Please output exactly the lines that run from the line with "unit mobil dan tiga" through the final line of the data, inclusive, and nothing more.

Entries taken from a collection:
+ + + +

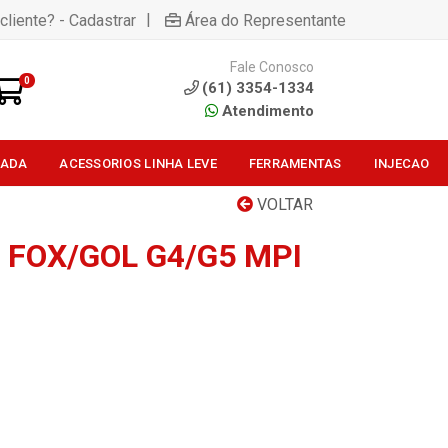
|
cliente? - Cadastrar
Área do Representante
Fale Conosco
0
(61) 3354-1334
Atendimento
SADA
ACESSORIOS LINHA LEVE
FERRAMENTAS
INJECAO
VOLTAR
 FOX/GOL G4/G5 MPI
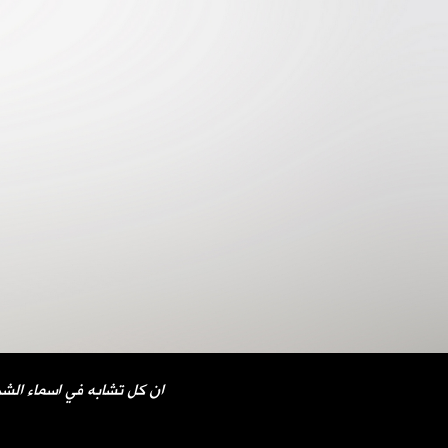
ان كل تشابه في اسماء الشخ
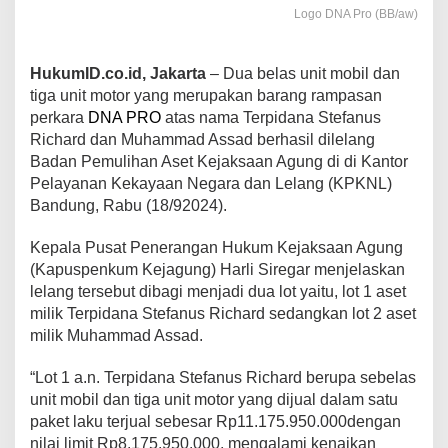
Logo DNA Pro (BB/aw)
HukumID.co.id, Jakarta
– Dua belas unit mobil dan
tiga unit motor yang merupakan barang rampasan
perkara
DNA PRO
atas nama Terpidana Stefanus
Richard dan Muhammad Assad berhasil dilelang
Badan Pemulihan Aset Kejaksaan Agung di di Kantor
Pelayanan Kekayaan Negara dan Lelang (KPKNL)
Bandung, Rabu (18/92024).
Kepala Pusat Penerangan Hukum Kejaksaan Agung
(Kapuspenkum Kejagung) Harli Siregar menjelaskan
lelang tersebut dibagi menjadi dua lot yaitu, lot 1 aset
milik Terpidana Stefanus Richard sedangkan lot 2 aset
milik Muhammad Assad.
“Lot 1 a.n. Terpidana Stefanus Richard berupa sebelas
unit mobil dan tiga unit motor yang dijual dalam satu
paket laku terjual sebesar Rp11.175.950.000dengan
nilai limit Rp8.175.950.000, mengalami kenaikan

+ + + +

▶ [Solution for this exercise]
unit mobil dan tiga unit motor yang dijual dalam satu
paket laku terjual sebesar Rp11.175.950.000dengan
nilai limit Rp8.175.950.000, mengalami kenaikan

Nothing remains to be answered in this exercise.